Ich will einmal Folgendes sagen: Es geht hier nicht um das Thema Einsparung. Bei dem, was wir mit dem Wissenschaftsrat besprechen, bei dem, wozu wir uns die Expertise eingeholt haben, geht es darum, sich in einer Zeit, in der die Hochschulen dieses Landes, nicht nur des Saarlandes, sondern der Bundesrepublik Deutschland, in einem sich verschärfenden Wettbewerb stehen, in einem Ringen um die Frage, welche Studierenden man bekommt, in einem Ringen auch zur Frage, was die Hochschulen des Landes auch für die Regionen und für den Strukturwandel leisten können, so aufzustellen, dass wir zukunftssicher sind, dass wir die Felder bedienen, bei denen wir nicht mit anderen konkurrieren werden. Wir werden nie im Leben eine RWTH Aachen werden. Dieser Zug ist abgefahren. Wir werden unsere eigenen Schwerpunkte bilden müssen. Dabei ist es richtig - und das hat zunächst einmal gar nichts mit Sparen zu tun, das hat etwas mit Selbstvergewisserung zu tun -, zu schauen, ob unsere Schwerpunkte richtig gesetzt sind. Ich glaube, auch wenn ich einmal in den Koalitionsvertrag hineinschaue, der nun verhandelt worden ist, dass wir Schwerpunkte haben, die sehr klug gewählt sind. Denn alles das, was sich die Große Koalition auf der Bundesebene als Forschungsschwerpunkte vorgenommen hat, betrifft Bereiche, die sich hier bei uns im Saarland finden. Und sie finden sich nicht nur bei uns, sondern es sind Bereiche, die bei uns in Exzellenz vorhanden sind. Ob es die IT ist, ob es der Bereich Neue Materialien ist, ob es der Bereich Sicherheitsforschung ist - wir sind dabei überall mit führend. Deshalb haben wir gute Chancen, uns auch
wenn wir in der vergangenen Woche die Kick-offVeranstaltung hatten für das Exzellenzcluster, das wir hier haben, bei dem sich im wissenschaftlichen Beirat beispielsweise Vertreterinnen und Vertreter der Universität Yale befinden, wenn wir im Bereich IT nicht in der nationalen Liga, sondern in der Weltliga spielen und Rang 2 oder 3 einnehmen,
(Abg. Ulrich (B 90/GRÜNE) : Das gilt es zu halten! Sie bauen das aber ab! Genau das gilt es zu halten, Frau Ministerpräsidentin!)
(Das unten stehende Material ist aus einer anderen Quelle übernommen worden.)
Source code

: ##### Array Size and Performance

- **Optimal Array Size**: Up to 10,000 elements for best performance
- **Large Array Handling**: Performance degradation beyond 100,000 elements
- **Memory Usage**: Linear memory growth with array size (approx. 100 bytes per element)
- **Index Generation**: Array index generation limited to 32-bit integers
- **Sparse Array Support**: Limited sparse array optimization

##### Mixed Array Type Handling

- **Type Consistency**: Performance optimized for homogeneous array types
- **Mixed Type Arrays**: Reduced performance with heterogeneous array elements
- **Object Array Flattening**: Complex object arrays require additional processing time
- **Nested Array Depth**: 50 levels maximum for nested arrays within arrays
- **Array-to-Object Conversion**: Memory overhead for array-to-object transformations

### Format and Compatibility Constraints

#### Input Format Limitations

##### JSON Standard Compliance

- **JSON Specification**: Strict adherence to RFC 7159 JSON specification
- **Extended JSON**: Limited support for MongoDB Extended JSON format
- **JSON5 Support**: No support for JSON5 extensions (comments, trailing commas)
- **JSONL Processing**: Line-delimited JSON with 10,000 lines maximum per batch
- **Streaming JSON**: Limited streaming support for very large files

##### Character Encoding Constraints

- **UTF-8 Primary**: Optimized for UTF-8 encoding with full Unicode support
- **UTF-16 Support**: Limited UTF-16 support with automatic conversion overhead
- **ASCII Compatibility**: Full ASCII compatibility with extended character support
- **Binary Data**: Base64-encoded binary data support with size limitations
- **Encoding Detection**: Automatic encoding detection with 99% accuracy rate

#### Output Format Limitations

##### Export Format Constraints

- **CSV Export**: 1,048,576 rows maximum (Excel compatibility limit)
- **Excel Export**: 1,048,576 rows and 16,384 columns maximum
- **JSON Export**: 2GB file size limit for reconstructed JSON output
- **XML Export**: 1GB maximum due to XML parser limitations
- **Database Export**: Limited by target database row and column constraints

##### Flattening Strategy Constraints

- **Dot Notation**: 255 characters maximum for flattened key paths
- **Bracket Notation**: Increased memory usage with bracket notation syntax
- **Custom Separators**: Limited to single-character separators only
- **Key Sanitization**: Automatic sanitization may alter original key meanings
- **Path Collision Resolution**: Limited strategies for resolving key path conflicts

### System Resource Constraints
so ist es dafür eben nicht unerheblich, ob man hier einen eigenen Flughafen hat oder aber nicht. Das ist Zukunftsgestaltung für dieses Land, meine sehr geehrten Damen und Herren!
Aber es ist auch wichtig, dass das, was angedeutet ist, dass das, was gesagt wird, was auch behauptet wird von den Hochschulen, auch unterlegt wird. Ja, wir haben einen Europaschwerpunkt. Aber wir sind auch gehalten zu schauen, ob der Europaschwerpunkt scharf genug ausgebildet ist, ob wir ihn an der einen oder anderen Stelle verändern müssen, weil sich auch Europa verändert. Das ist die Aufgabe, das ist Zukunftsgestaltung! Und ehrlich gesagt, das, was ich mir von der Opposition erwarte, ist nicht, jedem populistischen Gemeckere hinterherzulaufen,
sondern sich an dieser Zukunftsdebatte für dieses Land ernsthaft und mit vollem Willen zu beteiligen. Das ist die Aufgabe der Opposition, meine sehr geehrten Damen und Herren!